TEXTO ▸
Você provavelmente deve ter percebido a força que o movimento #StopAsianHate tem ganhado nas redes sociais nas últimas semanas. Isso acontece porque, desde o início da pandemia em Março de 2020, houve um aumento descomunal de abuso e violência contra pessoas de ascendência asiática ao redor do mundo. Esse grupo é vítima de casos crescentes de racismo e xenofobia, direcionados principalmente a idosos. De cuspidas e assédio verbal a incidentes de agressão física, houve milhares de casos relatados nos últimos meses. Esses crimes de ódio, em sua maioria, estão relacionados à retórica ignorante que culpa os asiáticos pela disseminação do coronavírus.
Mas o que um movimento social tem a ver com entretenimento? Como o tema se encaixa quando estamos falando de cinema?
Quando as pessoas se deparam com algo que não conhecem ou entendem, elas tendem a estranhar, excluir e, como nos casos mencionados acima, até agredir. Por isso é importante que estejamos sempre buscando conhecer sobre outras realidades, costumes e culturas. Precisamos cortar os laços entre a desinformação e o ódio que prolonga atitudes ignorantes ainda mais em momentos críticos como o que estamos vivenciando agora. E a melhor forma de combater isso é através do conhecimento. Conhecimento esse que pode vir de diversos lugares diferentes, inclusive dos filmes que você costuma assistir em casa, quando está buscando algum outro passatempo para tirar a cabeça dos estudos.

DADOS FORNECIDOS ▸

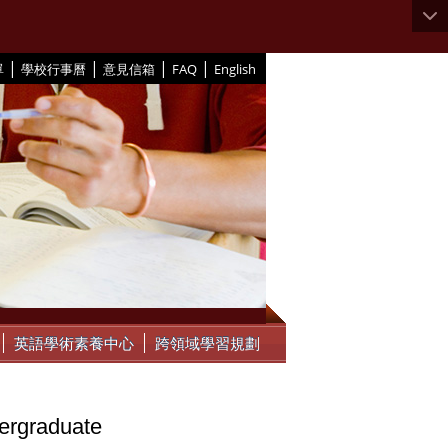
|
|
|
|
單
學校行事曆
意見信箱
FAQ
English
英語學術素養中心
跨領域學習規劃
dergraduate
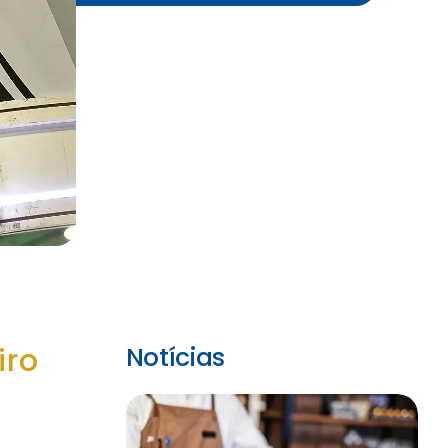
iro
Notícias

ATIVIDADES ▸
**a)** Liste as formas de abuso contra pessoas de ascendência asiática citadas no texto sobre o movimento #StopAsianHate.
**b)** Dê prosseguimento ao texto sobre o movimento #StopAsianHate a partir da última frase.
As linhas não têm relação com o texto.

RESPOSTAS ▸
**a)** Cuspidas, assédio verbal e incidentes de agressão física.

**b)**
“A Despedida” é um longa-metragem de 2019 extremamente relevante nessas horas. Dirigido por Lulu Wang, o filme conta a história de uma família chinesa que descobre que sua matriarca, a doce vovó Nai-Nai, tem apenas algumas semanas restantes de vida. Coletivamente, os familiares decidem não contar para Nai-Nai sobre o diagnóstico, porque acreditam que “O que mata não é o câncer, mas o medo”. Sendo assim, para assegurar a felicidade da matriarca, todos se reúnem sob o pretexto de um casamento às pressas, para se despedir propriamente sem que ela suspeite.
Evitar qualquer discussão sobre a morte é comum na China – para poupar seus parentes mais velhos, e todos ao seu redor, do trauma de ouvir más notícias médicas. Mas para Billi (Awkwafina), o plano é uma fraude e ela não consegue acreditar que seus pais estão ajudando a perpetrar. Wang coloca o público no lugar de Billi e, por extensão, no seu próprio. Mas a obra não é uma história sobre como o ponto de vista de Billi é o correto ou não; o filme retrata cuidadosamente o pensamento de cada parente, tecendo uma tapeçaria empática de uma família que se espalhou pelo mundo.
A obra é uma homenagem delicada e bem-humorada sobre os momentos mais difíceis que alguém pode enfrentar e usa tradições como essa para refletir sobre o que nos torna humanos, o que molda nosso senso de moralidade e como esses códigos podem variar mesmo dentro de uma família imediata. O filme em si é um trabalho obviamente pessoal de Wang, “baseado em uma mentira real” (como o subtítulo proclama) que ela e seus parentes contaram à avó. Não falhando em momento algum em nos faz rir tanto quanto chorar, do início aos créditos finais.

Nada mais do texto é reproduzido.